I looked at him and shouted WHERE WERE YOU??!!?! IM IN LABOR!!!  

He shook his head and said “you’ll be fine, I’ve got to go to bed”...and he did 

Mark went to sleep and I paced the apt like a caged convict, making noises that I hoped would wake him, but nothing was going to rouse him. Around 9am he shuffled to the bathroom and saw me circling the apartment. He asked what I was doing? I answered “Im Having the BABY!!” He looked at me knowing that his only chance of living now meant total and complete resignation. He dressed and we went to the Dr’s office.

The Doctor, seemingly in a conspiracy with Mark, told me I was barely dilated and should go home. I was sure I saw a wink pass between them or even a quick high five, as we left and Mark was able to go back to sleep. 

Late that afternoon we spoke to the Dr and he told us to come to the hospital. Even then, I was nowhere near ready, but in a sympathetic gesture to me and to Mark, he gave drugs to calm me down and an epidural to stop the pain.

Because of the epidural, I couldn’t feel the contractions. We just watched them on the monitor...or should I say I watched them.. Syracuse was back on the court Saturday night and the birth of a child was not going to get in the way. Mark had on his Sony Walkman radio with the big foam circle headset. He cheered and groaned as I lay there. Then after 36 hours of labor and basketball, on the very first push in the delivery room, my beautiful baby was born.
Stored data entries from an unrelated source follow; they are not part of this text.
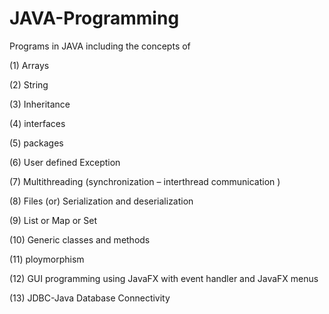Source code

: # JAVA-Programming

Programs in JAVA including the concepts of 

(1) Arrays 

(2) String 

(3) Inheritance 

(4)  interfaces  

(5) packages 

(6) User defined Exception   

(7) Multithreading (synchronization – interthread communication ) 

(8) Files (or) Serialization and deserialization  

(9) List or  Map or Set 

(10) Generic classes and methods 

(11) ploymorphism 

(12) GUI programming using JavaFX with event handler and JavaFX menus 

(13) JDBC-Java Database Connectivity

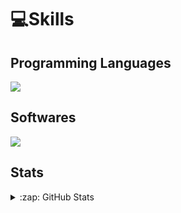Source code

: # 💻Skills
## Programming Languages
<p align="left">
  <a href="https://skillicons.dev">
    <img src="https://skillicons.dev/icons?i=python,c,cs,js,cpp"/> </br>
  </a>
</p>

## Softwares
<p align="left">
  <a href="https://skillicons.dev">
    <img src="https://skillicons.dev/icons?i=git,github,gitlab,vscode,visualstudio,blender,linux"/> </br>
  </a>
</p>

## Stats
<details>
  <summary>:zap: GitHub Stats</summary>

  <img align="left" alt="Itay Shalev's GitHub Stats" src="https://github-readme-stats-one-sigma-10.vercel.app/api?username=ItayShallev&show_icons=true&hide_borders=true"/>
</details>
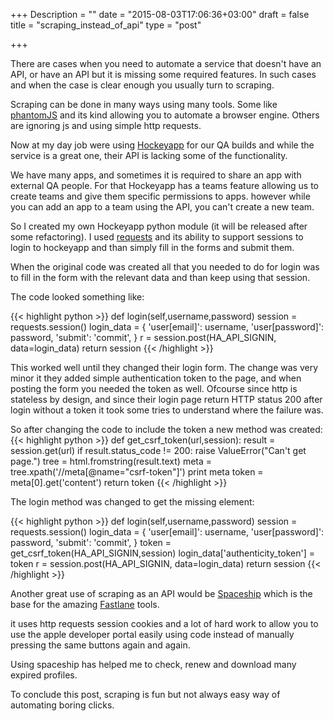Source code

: +++
Description = ""
date = "2015-08-03T17:06:36+03:00"
draft = false
title = "scraping_instead_of_api"
type = "post"

+++

There are cases when you need to automate a service that doesn't have an API, or have an API but it is missing some required features. In such cases and when the case is clear enough you usually turn to scraping.

<!--more-->
Scraping can be done in many ways using many tools. Some like [phantomJS](http://phantomjs.org/) and its kind allowing you to automate a browser engine. Others are ignoring js and using simple http requests.

Now at my day job were using [Hockeyapp](http://hockeyapp.net/) for our QA builds and while the service is a great one, their API is lacking some of the functionality. 

We have many apps, and sometimes it is required to share an app with external QA people. For that Hockeyapp has a teams feature allowing us to create teams and give them specific permissions to apps. however while you can add an app to a team using the API, you can't create a new team. 

So I created my own Hockeyapp python module (it will be released after some refactoring). I used [requests](http://docs.python-requests.org/en/latest/) and its ability to support sessions to login to hockeyapp and than simply fill in the forms and submit them. 

When the original code was created all that you needed to do for login was to fill in the form with the relevant data and than keep using that session.

The code looked something like:

{{< highlight python >}}
def login(self,username,password)
    session = requests.session()
    login_data = {
        'user[email]': username,
        'user[password]': password,
        'submit': 'commit',
        }
    r = session.post(HA_API_SIGNIN, data=login_data)
    return session
{{< /highlight >}}

This worked well until they changed their login form. The change was very minor it they added simple authentication token to the page, and when posting the form you needed the token as well. Ofcourse since http is stateless by design, and since their login page return HTTP status 200 after login without a token it took some tries to understand where the failure was.

So after changing the code to include the token a new method was created:
{{< highlight python >}}
def get_csrf_token(url,session):
    result = session.get(url)
    if result.status_code != 200:
        raise ValueError("Can't get page.")
    tree = html.fromstring(result.text)
    meta = tree.xpath('//meta[@name="csrf-token"]')
    print meta
    token = meta[0].get('content')
    return token
{{< /highlight >}}
 
The login method was changed to get the missing element:

{{< highlight python >}}
def login(self,username,password)
    session = requests.session()
    login_data = {
        'user[email]': username,
        'user[password]': password,
        'submit': 'commit',
        }
    token = get_csrf_token(HA_API_SIGNIN,session)
    login_data['authenticity_token'] = token
    r = session.post(HA_API_SIGNIN, data=login_data)
    return session
{{< /highlight >}}

Another great use of scraping as an API would be [Spaceship](https://github.com/fastlane/spaceship) which is the base for the amazing [Fastlane](https://fastlane.tools/) tools. 

it uses http requests session cookies and a lot of hard work to allow you to use the apple developer portal easily using code instead of manually pressing the same buttons again and again.

Using spaceship has helped me to check, renew and download many expired profiles.

To conclude this post, scraping is fun but not always easy way of automating boring clicks.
She was perfect. Nearly 10 lbs, the largest baby in the nursery but the numbers were still not adding up to my 60 lb weight gain. But weight issues are worthy of its own chapter, so we will leave with the miraculous feeling of being handed my baby, my Leah. All the joys of the world put on top of my chest. Holding the tiny pink fingers and putting my nose almost in her mouth to breathe in her breath, as if it was all the air I had never breathed before.



Tuesday March 11th 1986- out of the cab, into our apartment and the beginning of our new life.